## DATASET SECTION
<<<<

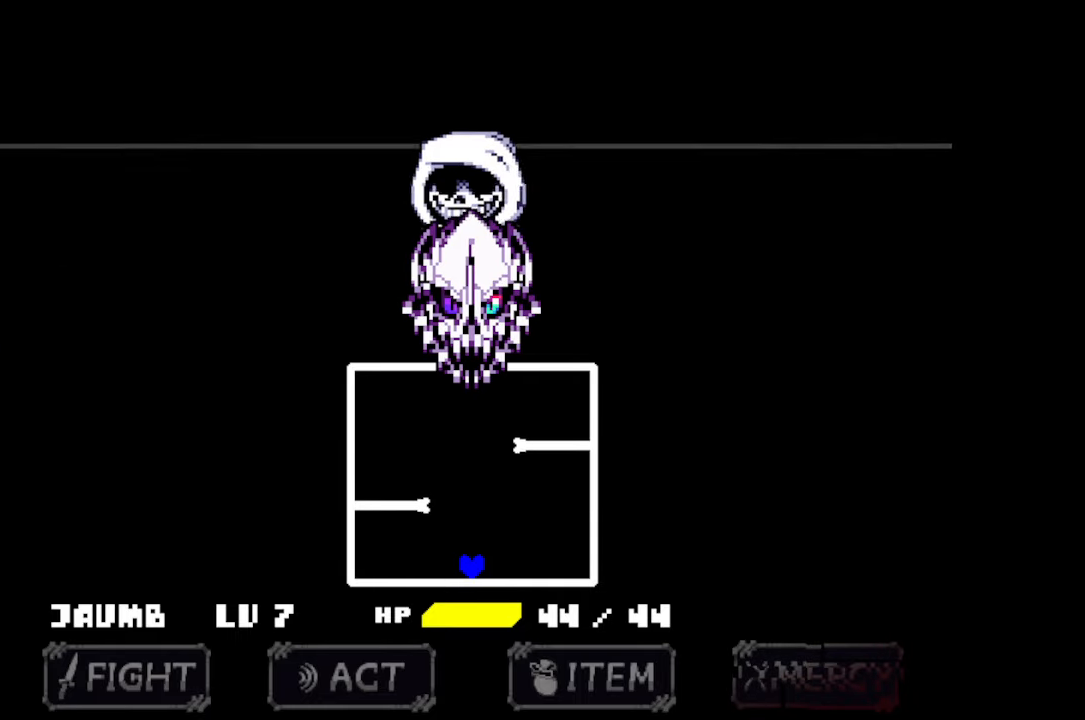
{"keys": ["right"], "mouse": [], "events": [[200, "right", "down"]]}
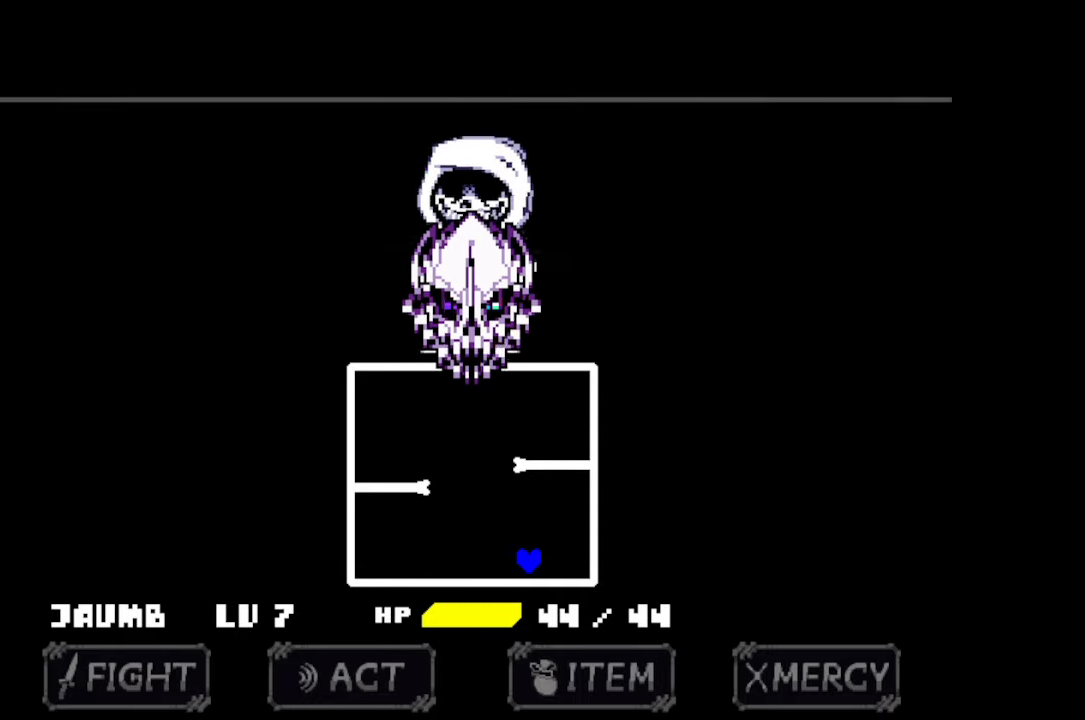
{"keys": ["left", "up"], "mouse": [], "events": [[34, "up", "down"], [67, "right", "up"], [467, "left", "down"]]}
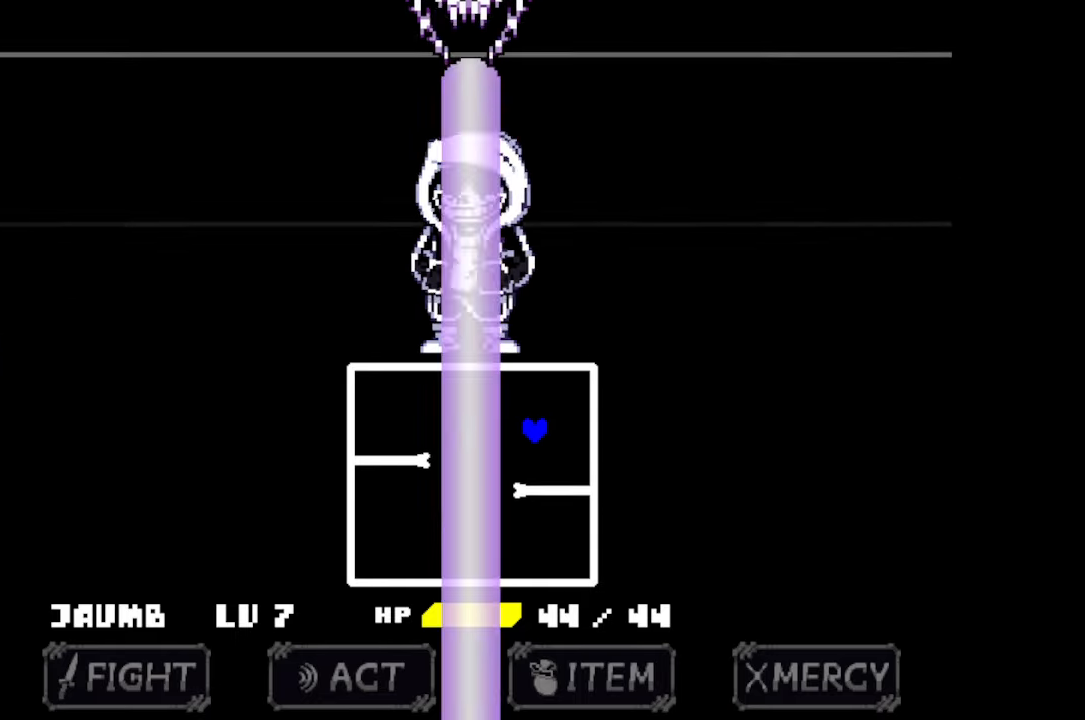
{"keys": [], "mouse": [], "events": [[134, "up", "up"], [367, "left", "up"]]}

>>>>

## YOUR OBJECTIVE
The output is the data above, repeated exactly, with pictures omitted.

## RESULT
{"keys": ["right"], "mouse": [], "events": [[200, "right", "down"]]}
{"keys": ["left", "up"], "mouse": [], "events": [[34, "up", "down"], [67, "right", "up"], [467, "left", "down"]]}
{"keys": [], "mouse": [], "events": [[134, "up", "up"], [367, "left", "up"]]}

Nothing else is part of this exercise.